What the Chatbot Reads
The chatbot reads two types of content. First, your website pages. Every page you include in the setup gets read, understood, and added to the knowledge base. Services pages, about pages, FAQ pages, pricing pages, product descriptions, blog posts. All of it becomes part of what the chatbot knows.
Second, any documents you provide separately. PDFs, Google Docs, spreadsheets, or Word documents. This covers content that is not on your website. Detailed service menus, pricing guides with specifics you do not publish publicly, internal FAQs, warranty documents, return policy details. Any document you want the chatbot to reference can be added.
The chatbot only knows what you give it. It does not browse the internet or make things up from general knowledge. Every answer comes from your content specifically. Research into how AI models process knowledge shows that grounding responses in verified source material is the key to accuracy. This is what makes it brand-specific rather than generic.
How the Knowledge Base Is Built
During setup, I read through each page and document you include. The content gets processed and stored in a way that lets the chatbot retrieve relevant information when a visitor asks a question. When someone asks “what are your hours?”, the chatbot finds the relevant section from your contact page and answers from it.
This is not keyword matching. The chatbot understands the meaning of questions, not just the words. A visitor who asks “when are you open?” and a visitor who asks “do you close on weekends?” both get accurate answers even if your website only says “hours: Monday to Friday, 9am to 5pm.”
- Website pages: read and indexed during setup
- PDFs: read word by word, billed at $0.10 per word
- Google Docs: read from shared link, no download required
- Product catalogs: each product or service variant stored as a distinct entry
The biggest mistake I see is businesses adding a chatbot to a website with outdated content. The chatbot learns whatever is there. If your services page lists a service you stopped offering six months ago, the chatbot will tell visitors you still offer it. Clean content first, chatbot second. If you want to see how the AI chatbot service works end-to-end, the full details are on our services page.
How Updates Work
When you update your website, the chatbot picks up those changes immediately. If you change your pricing on a services page, the chatbot reflects that new price within minutes. If you add a new service page, you notify me, I add it to the knowledge base, and it is live the same day.
Document updates work the same way. If you update a PDF and share a new version, I process the new document and replace the old one in the knowledge base. There is no retraining delay. Updates are live as soon as they are processed, which typically takes under an hour.

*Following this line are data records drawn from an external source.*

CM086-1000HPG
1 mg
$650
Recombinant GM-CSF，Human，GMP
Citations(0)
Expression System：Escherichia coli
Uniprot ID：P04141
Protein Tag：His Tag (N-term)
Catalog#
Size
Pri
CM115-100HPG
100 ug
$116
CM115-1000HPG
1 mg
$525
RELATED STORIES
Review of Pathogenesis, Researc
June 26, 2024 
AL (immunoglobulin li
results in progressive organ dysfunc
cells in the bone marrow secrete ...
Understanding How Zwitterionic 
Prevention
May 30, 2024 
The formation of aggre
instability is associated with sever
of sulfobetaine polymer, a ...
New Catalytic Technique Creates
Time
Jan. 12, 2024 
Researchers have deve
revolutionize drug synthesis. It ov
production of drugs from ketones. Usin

This real-time accuracy is one of the most important features for businesses whose information changes regularly. Pricing adjustments, seasonal offerings, new staff members, changed hours. The chatbot reflects your business as it actually is today, not as it was when the chatbot was first set up.
What the Chatbot Does Not Know
The chatbot does not know anything that is not in its knowledge base. It cannot check your inventory in real time unless you build a specific integration for that. It does not know about a call you had with a client yesterday. It does not pull information from other websites or make assumptions beyond what your content says.
When a visitor asks something outside the knowledge base, the chatbot says so honestly and offers to collect their contact information so your team can follow up with the answer — see what happens when a chatbot does not know the answer for how that escalation works. It does not guess. It does not pull from general internet knowledge and risk giving an answer that contradicts your business policies.